Dr. Terry Flowers
The 2016 Award Recipient
Dr. Terry Flowers
The Maguire Ethics Center was delighted to award Dr. Terry Flowers, Headmaster and Executive Director of St. Phillip's School and Community Center, the 2016 J. Erik Jonsson Ethics Award.
For over 30 years, Dr. Flowers has worked with quiet humility to transform a small Episcopal school in one of Dallas’ most struggling neighborhoods into a thriving private school and community center “with a rich reputation for educating children to be confident, morally strong, intelligent, and caring leaders.”
Dr. Flowers
Terry J. Flowers, Ph.D., has served as Headmaster and Executive Director of St. Philip’s School and Community Center since 1983. Flowers grew up on Chicago’s South Side, ultimately finding a calling to work with young children. He earned a bachelor’s degree in Elementary Education from Upper Iowa University before pursuing graduate education. Flowers holds three Master’s degrees: Early Childhood Education (University of Northern Iowa), Curriculum, and Instruction and Educational Administration (Columbia University). He has taught school in Iowa, Chicago and Harlem, New York. He completed his doctorate in Education at the Teacher’s College of Columbia University in 1995.

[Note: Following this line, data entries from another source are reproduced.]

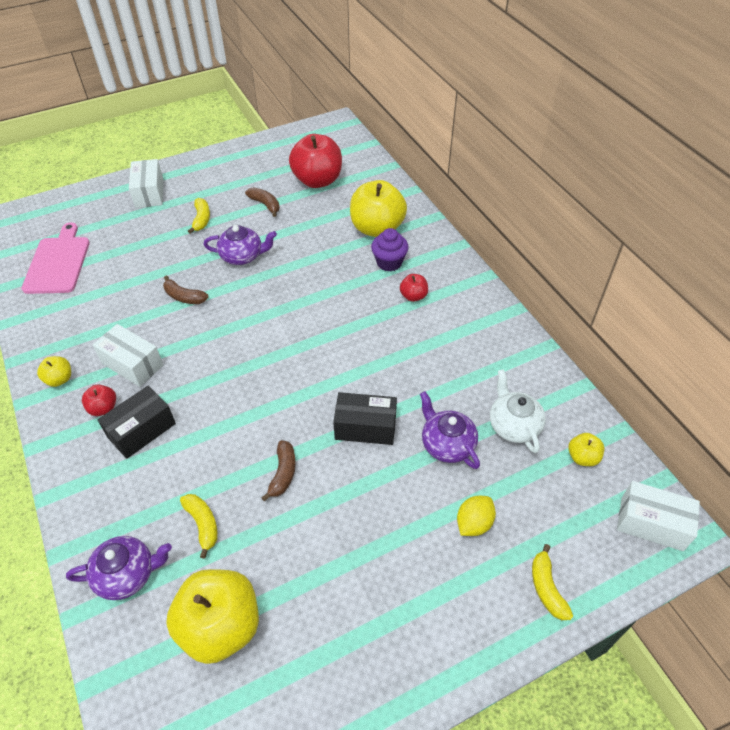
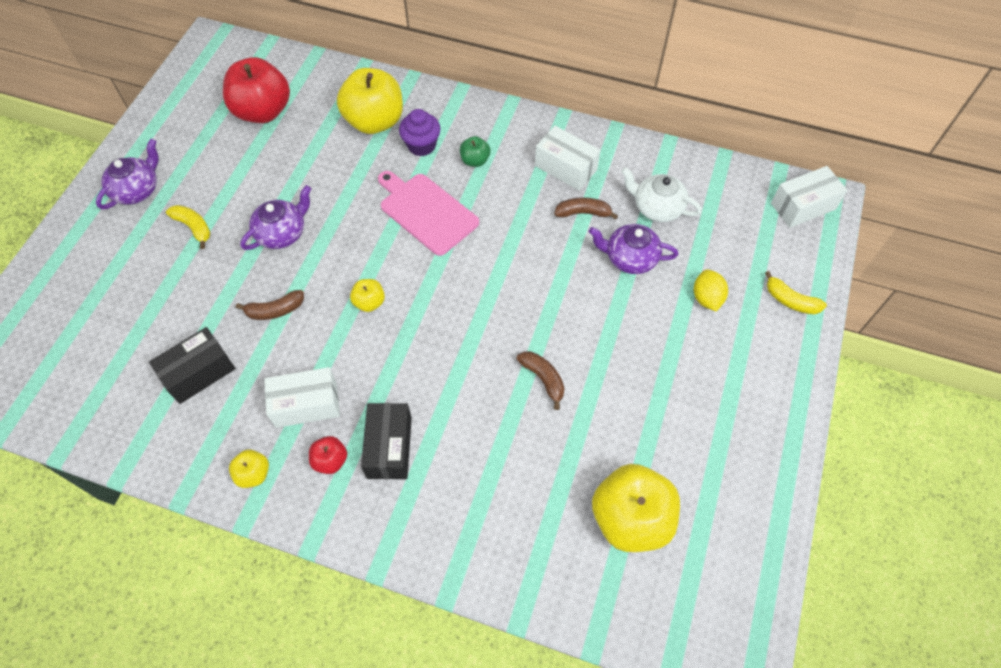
camera: 45 degrees left, 10 degrees up
pink cutting board [21,222,90,294] -> pink cutting board moved to [378,171,479,256]
purple teapot [66,536,172,600] -> purple teapot moved to [96,139,159,209]
white box [129,159,163,208] -> white box moved to [535,126,601,191]
yellow banana [180,494,218,559] -> none
brown banana [245,188,280,217] -> brown banana moved to [554,197,618,220]
black box [333,392,397,445] -> black box moved to [149,327,236,404]
red apple [400,274,428,302] -> green apple [460,136,490,167]
yellow apple [568,433,604,466] -> yellow apple moved to [350,279,385,312]

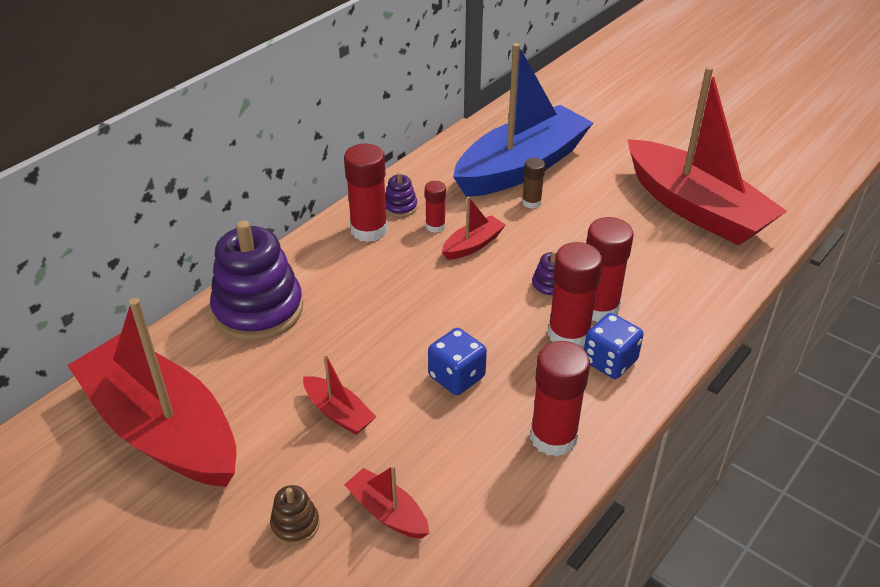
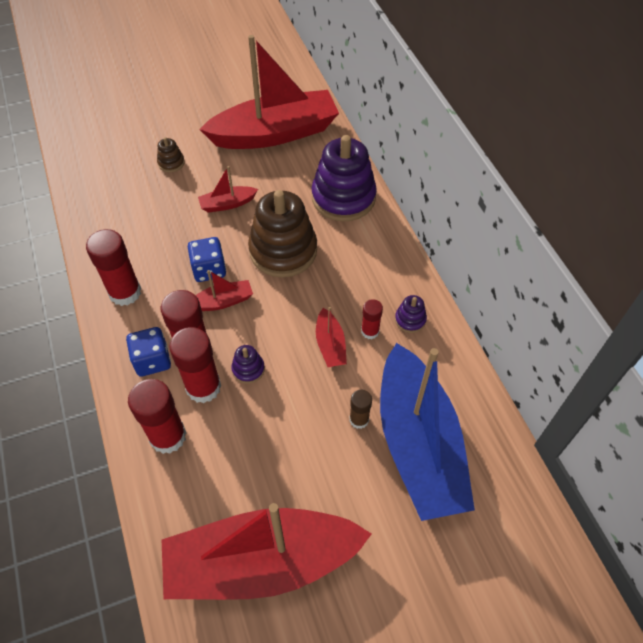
camera: 120 degrees right, 15 degrees up
red glue stick [344,144,388,242] -> red glue stick moved to [128,379,186,454]
red boat [344,465,429,539] -> red boat moved to [196,270,253,311]
none -> brown stacking toy [248,190,317,277]

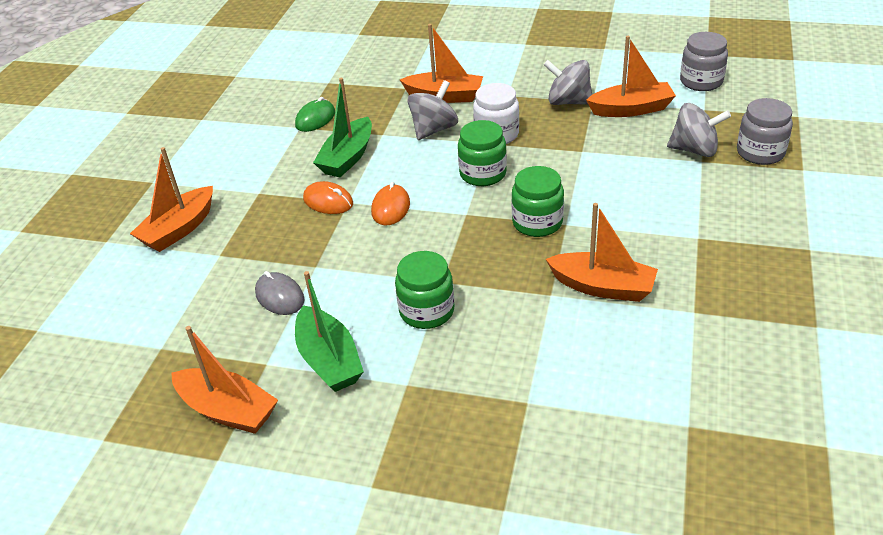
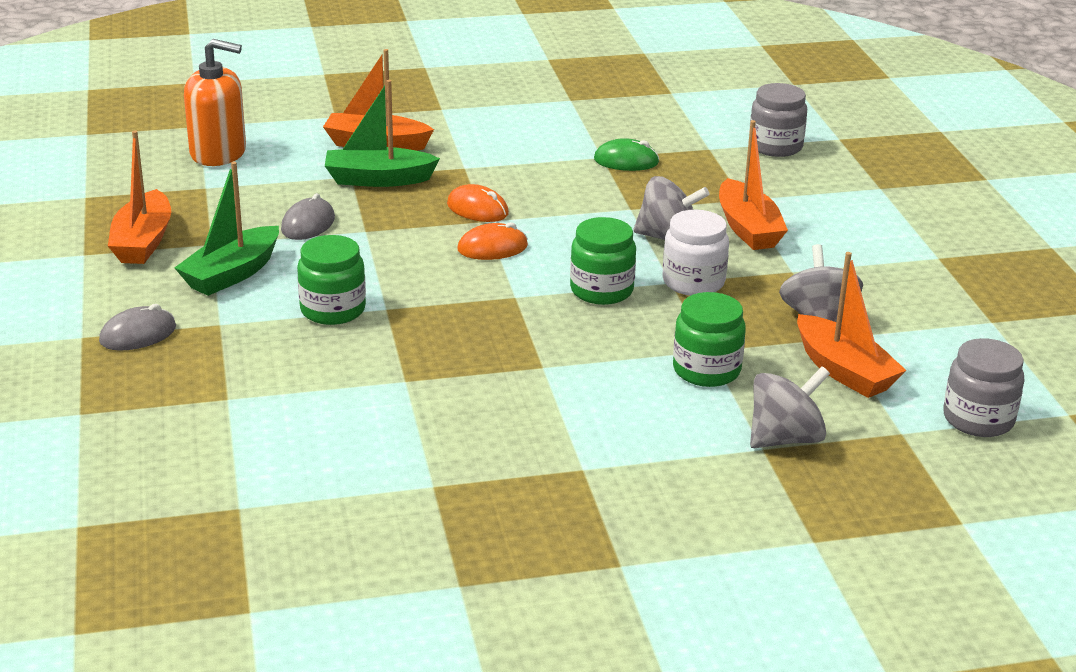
camera: 60 degrees right, 10 degrees down
orange mouse [303,181,353,214] -> orange mouse turned 60 degrees counterclockwise [447,184,509,222]
green boat [313,78,372,177] -> green boat moved to [325,80,440,187]
green jar [512,166,564,237] -> green jar moved to [673,292,746,387]
orange boat [546,203,658,302] -> none
grey spinning top [667,103,731,157] -> grey spinning top turned 105 degrees counterclockwise [750,366,830,448]
grey jar [737,98,793,165] -> grey jar moved to [749,83,807,157]
none -> grey mouse [99,304,176,351]
none -> orange soap dispenser [184,39,246,166]

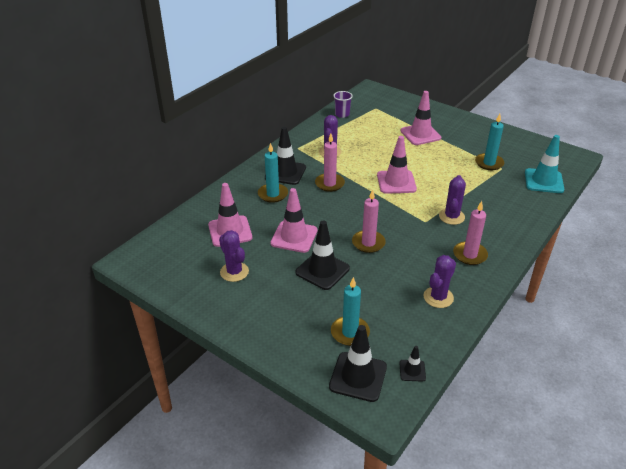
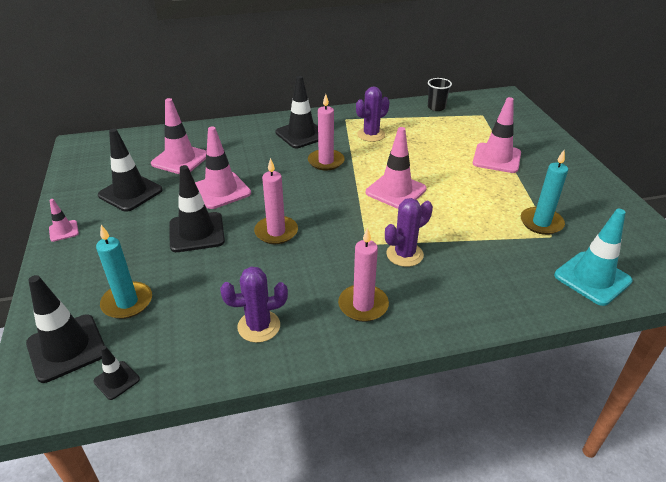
camera: 40 degrees right, 0 degrees up
purple cactus [219,230,249,282] -> black traffic cone [98,129,163,212]
turquoise candle [258,143,288,203] -> none
purple cup [333,91,353,118] -> black cup [428,78,452,111]
none -> pink traffic cone [49,199,79,242]

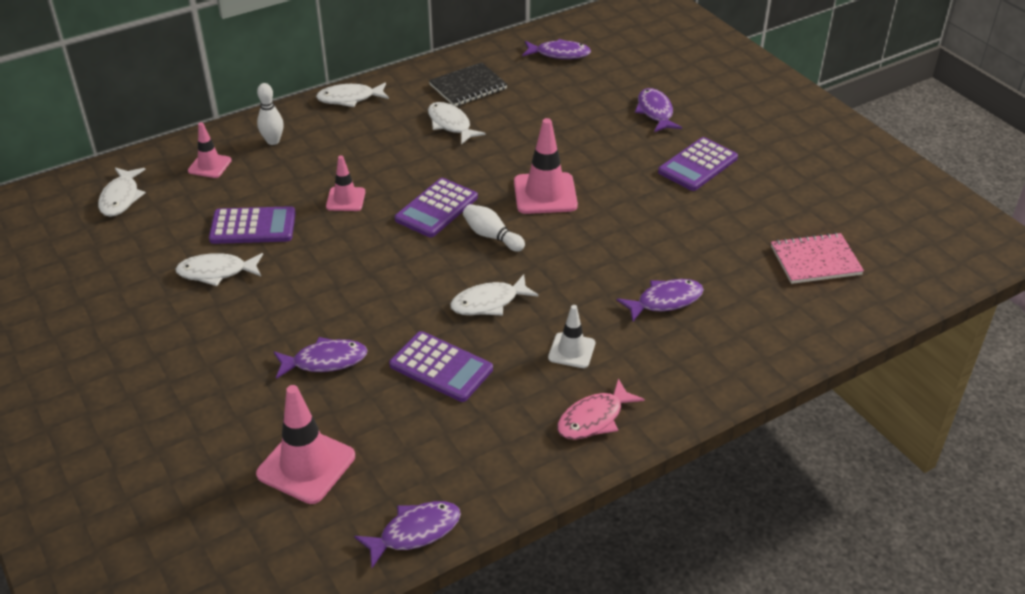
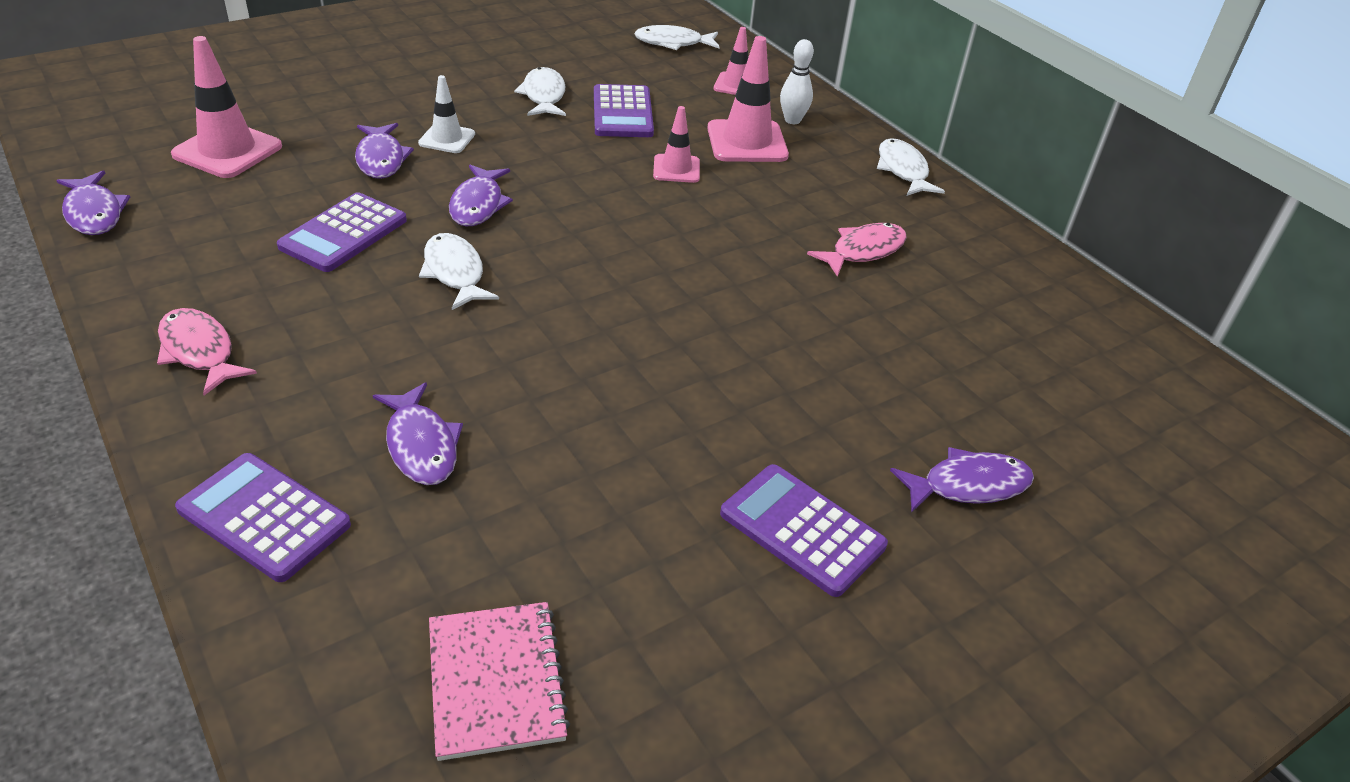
camera: 85 degrees right, 0 degrees up
purple calculator [395,178,478,237] -> purple calculator moved to [175,453,351,582]
white fish [428,102,486,145] -> pink fish [807,223,907,277]
black notebook [429,62,508,106] -> none
white bowling pin [463,204,525,252] -> none
pink traffic cone [514,118,578,214] -> pink traffic cone moved to [707,36,789,162]
purple fish [522,39,591,59] -> purple fish moved to [449,165,513,226]
white traffic cone [548,305,595,368] -> white traffic cone moved to [418,75,475,153]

Two decades ago, St. Philip's School and Community Center was a struggling private school in the middle of the highest crime neighborhood in the city. Boarded up or dilapidated apartments in the neighborhood were open havens for drug dealers and users. To some observers, it seemed folly that the school would embark on the construction of a new playground and try to develop a community garden area on its grounds. It may well have been, if its director, Terry Flowers, had not met with many of the neighborhood's residents and told them that they, too, had a stake in this community and needed to ensure that this was a haven for the children who wanted to learn there. And to the surprise of everyone but Flowers, the neighborhood residents responded. Now St. Philip's is one of the city's better private schools.
"Our kids leave here and go on to some of the most prestigious schools in North Dallas," Flowers says. "We did a study of our graduates, and we had no high school dropouts--they were all in college or college bound. I see results in everything we do with the students and the neighborhood."
The mission of St. Philip’s School and Community Center is to provide an excellent school and compatible community services to children, their families, and other residents of southern Dallas, and in doing so, to develop mutual community involvement. The facility serves as a private, non-denominational Pre-K-6th grade elementary school, community center, food pantry, Meals on Wheels depot and athletic complex. For over 30 years, St. Philip’s has provided preventative programs to children and their families and worked to improve the community in which they live. St. Philips' enrollment includes children from across the economic spectrum. Flowers said some families can afford to pay tuition in one lump sum while others receive scholarships. Sixty percent of the school's students live outside South Dallas, he said. St. Philip's has an enrollment of 235, and nearly 1,000 use its community center, Flowers said.
Flowers never shies away from exposing students to positive new opportunities. He sees the promise of a better future in the eyes of more than 200 African-American and Hispanic students who learn in his classrooms and take advantage of the center’s after-school offerings, such as athletic programs, hot meals and experiments in free enterprise.